Up until recently, he had kept his remaining hairs well-shorn. But his coworkers suggested that he should consider shaving his whole head. Though Kelley has a beard now, he didn’t think he looked good bald at first.

“I looked like Caillou from the cartoon,” he said.

After growing out his beard, he said he is happy with his appearance.

“Some guys don’t have the face or jawline for a bald head,” Kelley said. “Some guys don’t look as good. I just got lucky.”

When Cody first asked his current girlfriend, senior Callista Ring, on date, he confrontred her with serious news.

He told her, “I gotta warn you. I am gonna be bald. And soon. By the time law school is over, it is all going to be gone.”

Despite this warning, she agreed to a date.

Cody said he had less hair than most people in high school and had been in denial since 7th grade.

“I used to just say I had a weird hairline,” he said. “But by the middle of high school, I knew. I knew what was happening.”

Over the years, Cody saw the peak of his hair slowly inching back from his forehead and recognizes that soon, he will have to shave all of his hair. But he said he is fine with it, considering the alternative.
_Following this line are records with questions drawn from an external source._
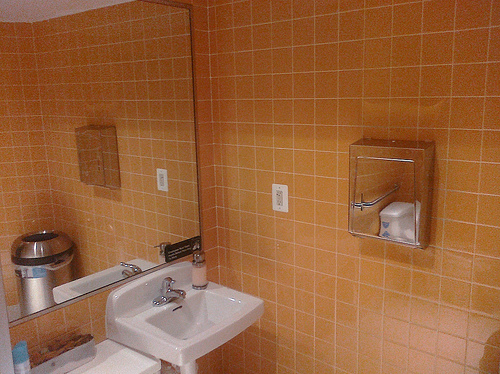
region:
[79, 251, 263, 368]
sink attached to wall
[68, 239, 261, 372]
sink attached to wall is white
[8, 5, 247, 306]
mirror above sink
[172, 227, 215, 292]
canister sitting on sink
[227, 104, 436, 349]
orange tile on wall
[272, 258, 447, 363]
tile has white grout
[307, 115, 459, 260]
metallic container on wall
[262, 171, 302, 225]
white outlet on wall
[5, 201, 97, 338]
trash can in corner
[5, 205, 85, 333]
trash can is metallic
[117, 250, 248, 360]
white sink in bathroom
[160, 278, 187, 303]
silver faucet on sink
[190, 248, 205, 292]
small soap dispenser on counter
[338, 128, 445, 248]
silver paper towel holder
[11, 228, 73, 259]
silver lid to trashcan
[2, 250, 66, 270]
brown rim on trashcan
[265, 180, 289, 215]
white outlet on wall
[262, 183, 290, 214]
white power outlet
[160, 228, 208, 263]
black sign on mirror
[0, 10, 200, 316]
large shiny mirror on wall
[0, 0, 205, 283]
the mirror on the wall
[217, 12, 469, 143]
the wall is tiled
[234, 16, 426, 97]
the tiles are orange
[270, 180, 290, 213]
the outlet on the wall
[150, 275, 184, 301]
the faucet on the sink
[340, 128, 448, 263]
the paper towel dispenser on the wall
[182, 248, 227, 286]
the soap dispenser on the sink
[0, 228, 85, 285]
the waste bin in the corner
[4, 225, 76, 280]
the waste bin is metal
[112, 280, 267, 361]
the sink is white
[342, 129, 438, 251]
A silver paper towel dispenser.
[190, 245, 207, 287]
A container of liquid soap.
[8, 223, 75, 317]
Reflection of a silver trashcan.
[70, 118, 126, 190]
Reflection of a towel dispenser.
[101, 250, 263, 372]
White ceramic sink.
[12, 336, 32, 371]
Can of air freshener.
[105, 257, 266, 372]
A white sink with a silver faucet.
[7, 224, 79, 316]
Large metal trash can.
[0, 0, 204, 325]
Large mirror.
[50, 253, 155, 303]
Reflection of a sink.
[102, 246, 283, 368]
White bathroom sink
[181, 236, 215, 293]
Hand soap on edge of sink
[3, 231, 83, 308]
Garbage can reflecting in mirror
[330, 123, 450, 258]
Paper towel dispenser on wall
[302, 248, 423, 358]
Orange tile on walls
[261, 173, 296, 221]
Electric socket in wall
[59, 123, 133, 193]
Paper towel dispenser reflecting in mirror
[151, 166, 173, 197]
Electric socket reflecting in mirror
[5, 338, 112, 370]
Items on back of toilet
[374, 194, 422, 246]
Toilet reflecting in paper towel dispenser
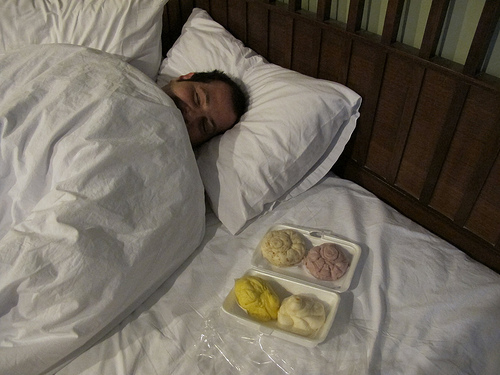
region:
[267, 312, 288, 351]
edge of a line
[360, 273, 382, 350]
part of a sheet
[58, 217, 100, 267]
part of a pillow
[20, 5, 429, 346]
this is a bedroom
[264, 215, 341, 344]
these are pastries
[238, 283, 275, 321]
this pastry is yellow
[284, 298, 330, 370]
this pastry is white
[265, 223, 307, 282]
this pastry is tan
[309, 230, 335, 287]
this pastry is light brown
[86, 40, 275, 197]
the man is in bed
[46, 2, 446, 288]
this is a bed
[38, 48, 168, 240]
this is a comforter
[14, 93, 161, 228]
the comforter is white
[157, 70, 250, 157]
A mans head on a pillow.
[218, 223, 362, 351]
A Styrofoam container with food.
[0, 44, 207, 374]
An all white comforter.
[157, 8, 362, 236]
A pillow with a man's head on it.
“Any effort to stop it or fight it ends up making you look more pathetic,” he said.

He likens himself to Jason Statham, who he calls “the patron saint of baldness” — an action hero who didn’t need hair to be a hero.
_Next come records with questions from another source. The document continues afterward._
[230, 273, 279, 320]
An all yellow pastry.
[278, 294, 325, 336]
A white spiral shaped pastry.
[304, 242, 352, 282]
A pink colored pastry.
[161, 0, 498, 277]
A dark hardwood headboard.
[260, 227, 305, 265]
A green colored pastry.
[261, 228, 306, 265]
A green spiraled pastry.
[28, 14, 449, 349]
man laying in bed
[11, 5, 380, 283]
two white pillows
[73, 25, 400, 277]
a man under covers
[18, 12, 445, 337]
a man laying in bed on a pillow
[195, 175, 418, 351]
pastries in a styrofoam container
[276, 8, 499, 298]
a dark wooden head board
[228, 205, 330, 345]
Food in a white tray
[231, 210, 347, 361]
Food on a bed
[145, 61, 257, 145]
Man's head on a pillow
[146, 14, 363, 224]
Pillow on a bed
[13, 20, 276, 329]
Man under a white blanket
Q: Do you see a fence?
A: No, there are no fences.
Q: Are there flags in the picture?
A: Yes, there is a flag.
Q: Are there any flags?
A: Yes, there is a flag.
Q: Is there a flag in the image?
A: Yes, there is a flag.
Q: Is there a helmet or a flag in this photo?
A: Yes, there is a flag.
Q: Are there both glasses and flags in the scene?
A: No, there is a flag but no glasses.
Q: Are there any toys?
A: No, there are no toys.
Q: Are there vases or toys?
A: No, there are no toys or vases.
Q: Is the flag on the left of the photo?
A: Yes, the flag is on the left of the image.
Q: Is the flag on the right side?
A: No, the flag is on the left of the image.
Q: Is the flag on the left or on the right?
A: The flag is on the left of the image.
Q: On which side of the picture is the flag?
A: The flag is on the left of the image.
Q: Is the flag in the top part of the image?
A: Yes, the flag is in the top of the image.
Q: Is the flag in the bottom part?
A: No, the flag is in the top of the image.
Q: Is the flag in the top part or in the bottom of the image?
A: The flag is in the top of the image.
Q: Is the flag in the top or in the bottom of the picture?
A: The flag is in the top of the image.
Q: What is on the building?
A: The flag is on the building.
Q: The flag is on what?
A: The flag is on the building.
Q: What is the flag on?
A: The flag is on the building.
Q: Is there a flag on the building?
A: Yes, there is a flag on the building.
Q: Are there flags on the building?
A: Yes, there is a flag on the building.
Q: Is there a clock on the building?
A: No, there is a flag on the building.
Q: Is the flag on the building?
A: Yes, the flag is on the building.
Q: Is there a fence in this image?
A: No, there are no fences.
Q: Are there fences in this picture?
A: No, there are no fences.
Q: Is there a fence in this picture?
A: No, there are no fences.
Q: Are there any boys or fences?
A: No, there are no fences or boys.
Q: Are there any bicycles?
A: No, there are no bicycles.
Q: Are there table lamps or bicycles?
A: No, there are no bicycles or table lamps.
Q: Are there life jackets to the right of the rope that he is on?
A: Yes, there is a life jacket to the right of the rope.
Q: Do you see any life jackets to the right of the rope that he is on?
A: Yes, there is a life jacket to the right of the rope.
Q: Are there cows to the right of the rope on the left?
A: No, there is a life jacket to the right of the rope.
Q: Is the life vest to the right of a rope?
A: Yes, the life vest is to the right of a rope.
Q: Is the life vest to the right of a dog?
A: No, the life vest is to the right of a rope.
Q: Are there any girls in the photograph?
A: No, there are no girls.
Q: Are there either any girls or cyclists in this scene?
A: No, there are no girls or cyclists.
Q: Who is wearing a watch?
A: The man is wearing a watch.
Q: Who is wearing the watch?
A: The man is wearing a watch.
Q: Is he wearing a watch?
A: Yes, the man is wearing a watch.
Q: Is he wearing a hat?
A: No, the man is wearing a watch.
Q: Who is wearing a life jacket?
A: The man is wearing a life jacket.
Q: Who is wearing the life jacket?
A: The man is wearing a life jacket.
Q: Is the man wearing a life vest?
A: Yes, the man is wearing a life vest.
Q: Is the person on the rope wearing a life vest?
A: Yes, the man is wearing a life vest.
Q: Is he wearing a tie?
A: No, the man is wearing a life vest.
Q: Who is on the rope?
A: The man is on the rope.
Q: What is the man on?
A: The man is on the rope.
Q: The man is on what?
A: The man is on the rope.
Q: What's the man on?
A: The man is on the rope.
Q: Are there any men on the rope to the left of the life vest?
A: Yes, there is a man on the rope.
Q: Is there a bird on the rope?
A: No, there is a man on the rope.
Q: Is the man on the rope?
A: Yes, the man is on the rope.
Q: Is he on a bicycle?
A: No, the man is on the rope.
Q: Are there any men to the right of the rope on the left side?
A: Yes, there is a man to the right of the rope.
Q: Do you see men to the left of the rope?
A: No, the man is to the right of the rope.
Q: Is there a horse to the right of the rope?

“It is a mercy to lose your hair when you are young or at least know you will,” Cody said. “The guys who baldness affects the most are guys who had really great hair when they were young. In their thirties when their hair starts to thin out, they are all, ‘I am going to die someday, blah blah blah.’”

Cody said the best approach for balding men is not found in a tube or in laser therapy. For him, the best approach is cheerful acceptance.

“Find a woman who will love you for your baldness who will support you for your long, hairless years to come,” Cody said.

Like Cody, Potter doesn’t believe that baldness is anything to bemoan.

“If you have good hair, that is a gift,” Potter said. “But if you are balding, that is a gift too, because God is reminding you that you are getting uglier and you are going to die soon.”